As I struggle against my lifeless arms and legs, my lungs start to contract, giving me less and less air. Is this how I’m going die? Gasping for air in my brain while my lungs refuse to listen?

But my eyes are open. I can look around me, even catch a glimpse of my nose. I can’t be Asleep. No one falls Asleep twice. A calm settles over me as the thought sinks in. My fingers start to twitch and my toes tingle. My neck seems to have strength and I lift my head up. I’m not lost. My body is here, strapped to a pink mat, my necklace pulling at my throat. The numb heaviness weighing my body down must be the last of some kind of sedation wearing off.

The whiteness around me is familiar, the nylon cords coiled around my arms and legs something I’ve faced before, but I can’t place it. A light over my face comes on and a soothing female voice purrs, “Please hold your position. Two minutes, twenty seconds remaining.” I’m in the levels machine again.

A door slams as I twist against the restraints. The tube starts to hum, vibrations throbbing through me. The end of the tube pops open and my mat moves out, inch by inch, until my muscles clench with impatience. When my head finally emerges, it’s Sole who is standing over me.

She’s rattled, fingers shaking as she fumbles with the restraints. There’s a shiny silver table pushed up next to the tube, bright lights focused in hard circles on the reflective surface, pooling at the end around a drain. A tray of sharp-looking instruments is arranged next to it, a clear mask sitting on top, connected to a tall silver canister by a long tube.

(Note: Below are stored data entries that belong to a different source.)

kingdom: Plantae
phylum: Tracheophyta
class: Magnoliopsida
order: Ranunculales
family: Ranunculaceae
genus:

Sole’s hand shoots forward, an offer to help me sit up. I take it, shivering as the cool, sterile air floods through the paper hospital gown that seems to be all I’m wearing. My feet are unsteady when they hit the floor, and I have to lean against Sole to stay up. She still hasn’t said anything.

“What is going on?” I ask, fear thrilling through me as we move toward the metal table, my eyes catching on a particularly lethal-looking scalpel. Was it Sole all along? From that first frozen smile to now, leading me toward an operating table?

She doesn’t stop at the table, dragging me toward the door. “No questions right now. Just move.”

The door opens to a loud siren echoing around an empty office, the telescreen flashing red and black with the word FIRE racing up and down the room.

“Should we be running?” I ask.

She keeps dragging and pushing me along toward the door that takes us out into the main Yizhi hallway. “Howl set off the fire alarm upstairs so I could get you out. If you try to run right now, you’ll just fall over. They pumped enough tranq into you to drop someone twice your weight.”